"To a large extent, the slowdown probably reflects a tapering of demand ahead of the end of the stamp duty holiday"
The data shows that January saw the annual rate of house price growth slow to 6.4%, from 7.3% in December. House prices fell by 0.3% month-on-month, after taking account of seasonal effects – the first monthly decline since June.
Robert Gardner, Nationwide's chief economist, said: “To a large extent, the slowdown probably reflects a tapering of demand ahead of the end of the stamp duty holiday, which prompted many people considering a house move to bring forward their purchase. While the stamp duty holiday is not due to expire until the end of March, activity would be expected to weaken well before that, given that the purchase process typically takes several months (note that our house price index is based on data at the mortgage approval stage).
“The typical relationship between the housing market and broader economic trends has broken down over the past nine months.

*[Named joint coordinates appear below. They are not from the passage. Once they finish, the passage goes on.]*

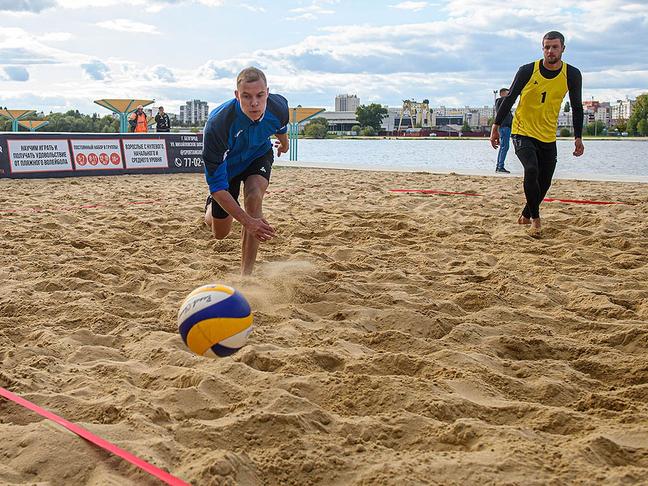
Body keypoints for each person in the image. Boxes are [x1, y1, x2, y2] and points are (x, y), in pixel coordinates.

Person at [490, 31, 584, 236]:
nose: (550, 51)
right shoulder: (527, 70)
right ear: (542, 48)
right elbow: (510, 98)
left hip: (548, 135)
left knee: (546, 181)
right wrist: (495, 126)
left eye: (554, 47)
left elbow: (577, 107)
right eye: (546, 47)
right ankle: (536, 221)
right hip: (522, 131)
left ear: (563, 49)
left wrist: (578, 137)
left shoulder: (572, 74)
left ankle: (525, 214)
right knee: (531, 170)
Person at [202, 67, 289, 275]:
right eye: (246, 96)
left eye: (260, 95)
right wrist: (249, 223)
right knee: (220, 232)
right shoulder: (218, 125)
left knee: (254, 196)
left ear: (267, 92)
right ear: (236, 95)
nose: (254, 103)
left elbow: (281, 128)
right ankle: (209, 209)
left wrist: (284, 145)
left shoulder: (279, 106)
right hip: (228, 169)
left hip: (258, 155)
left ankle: (246, 277)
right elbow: (217, 187)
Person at [494, 88, 512, 173]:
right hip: (504, 127)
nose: (509, 96)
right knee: (505, 146)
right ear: (502, 94)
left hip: (505, 127)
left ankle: (499, 166)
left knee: (504, 147)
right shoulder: (501, 101)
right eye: (507, 94)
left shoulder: (501, 102)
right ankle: (500, 166)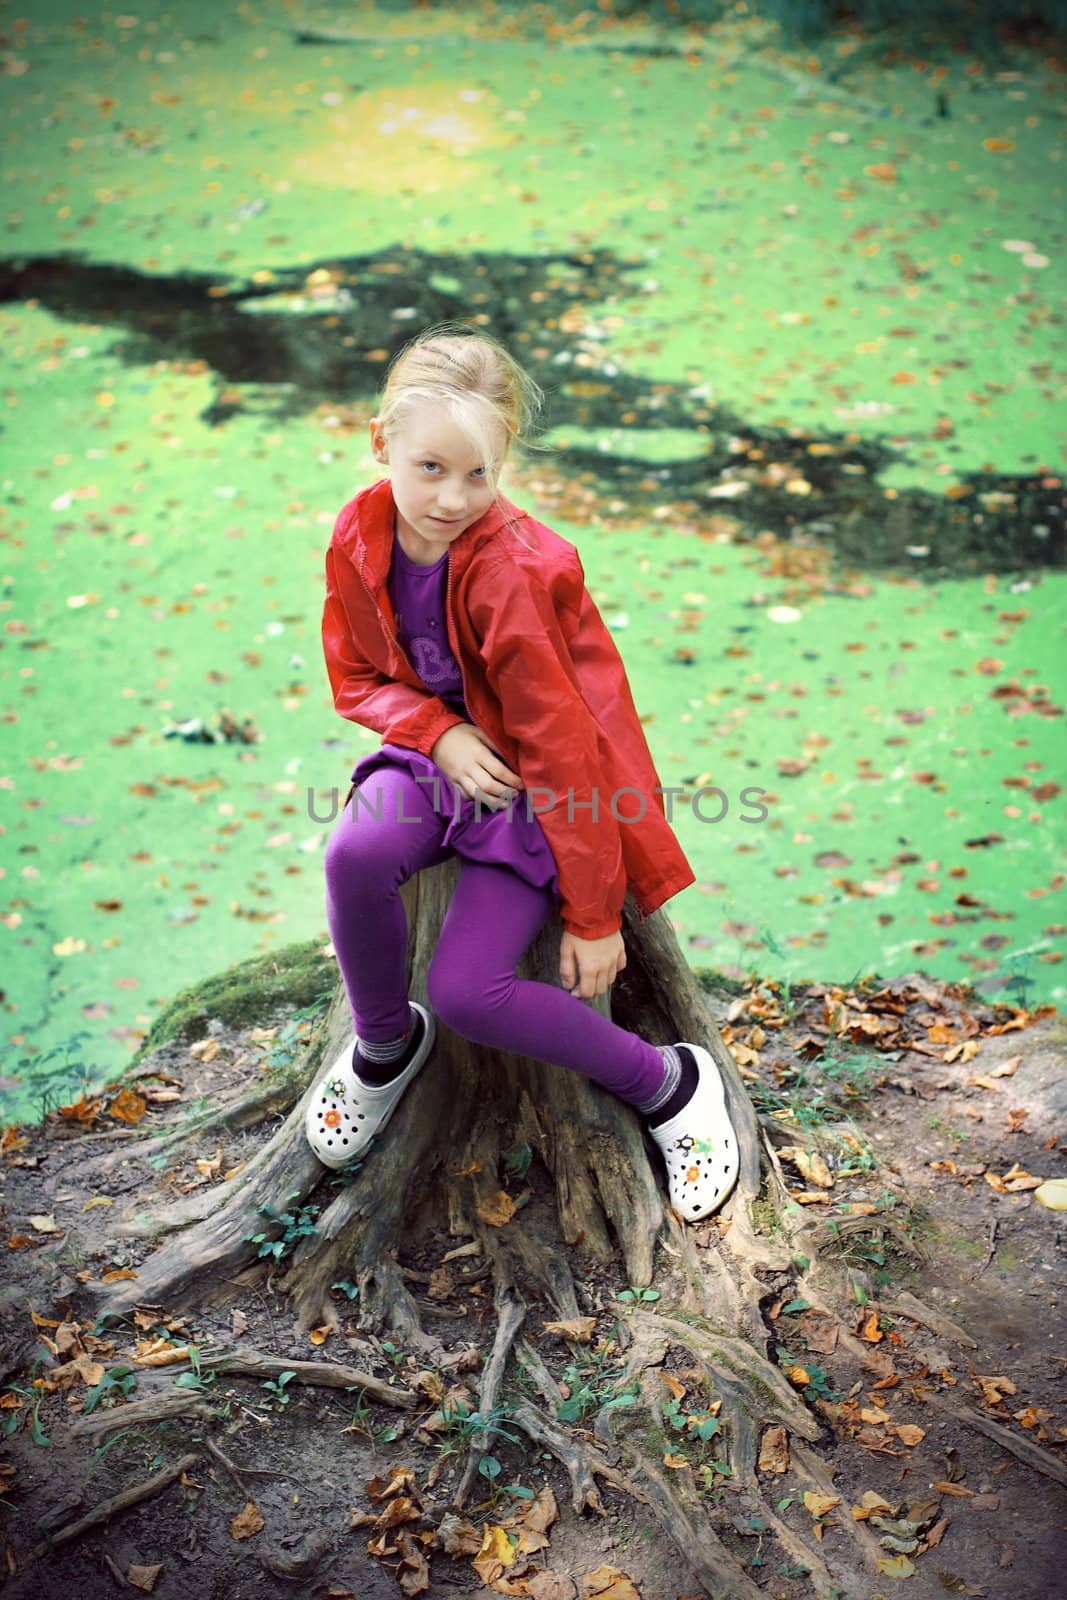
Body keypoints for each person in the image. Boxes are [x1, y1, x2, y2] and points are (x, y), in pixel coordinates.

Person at [305, 323, 739, 1221]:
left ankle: (667, 1084)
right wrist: (432, 732)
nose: (452, 497)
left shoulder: (513, 573)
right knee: (352, 855)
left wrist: (592, 916)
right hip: (437, 759)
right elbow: (355, 675)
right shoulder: (359, 533)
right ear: (380, 442)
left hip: (540, 795)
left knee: (472, 992)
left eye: (479, 474)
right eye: (429, 467)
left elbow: (566, 749)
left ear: (503, 462)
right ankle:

This is because many peoples’ housing needs have changed as a direct result of the pandemic, with many opting to move to less densely populated locations or property types, despite the sharp economic slowdown and the uncertain outlook.
“Indeed, the total number of mortgages approved for house purchases in 2020 actually exceeded the number approved in 2019, and house price growth ended 2020 at a six-year high, even though the economy was probably around 10% smaller than at the start of 2020, with the unemployment rate around a percentage point higher.
“Looking ahead, shifts in housing preferences are likely to continue to provide some support for the market. However, if the stamp duty holiday ends as scheduled, and labour market conditions continue to weaken as most analysts expect, housing market activity is likely to slow, perhaps sharply, in the coming months."
Mark Harris, chief executive of mortgage broker SPF Private Clients, commented: "The runaway housing market is starting to show the first indications of taking a foot off the gas. The annual rate of growth slowed ‘modestly' in January, according to Nationwide, while prices fell 0.3 per cent month-on-month. It comes after a stonking performance in 2020 when the remarkable resilience of the market in the face of the pandemic was evident, despite the first national lockdown.
"The next few months will be interesting. As we head towards the deadline for taking advantage of the stamp duty holiday, lenders are navigating a fine line between the need for volume and market share versus risk appetite and service. There is a certain amount of chopping and changing on rates and products as lenders deal with unprecedented circumstances. However, with interest rates unlikely to rise anytime soon, mortgage rates should remain competitive."
Lucy Pendleton, property expert at James Pendleton estate agents, added: “Forget the mild monthly price decline, this is hardly the performance of a market in peril. The fact that most buyers agreeing purchases now will almost certainly miss out on stamp duty relief has barely moved the needle so there are wider factors at work here and chances are they’ve been cooking up a storm all along.
“Just look at what this market has weathered. After a year in which it has faced a stubborn pandemic, associated economic chaos and tightening borrowing criteria for first-time buyers, it has still surged beyond anyone’s expectations. Even in London, which can swing earlier and further than other regions, the pendulum is showing a reluctance to swing to the other extreme. Achieved sales prices have softened but it hasn’t been enough to send badly squeezed first-time buyers stampeding back to estate agents’ windows.
“Expect low interest rates and vaccine optimism to continue to play a commanding role in what happens over the next few months, as all eyes turn to unemployment and the end of the furlough scheme. Those buyers who are confident in their income, however, will continue to make that felt and there are still plenty of them around.”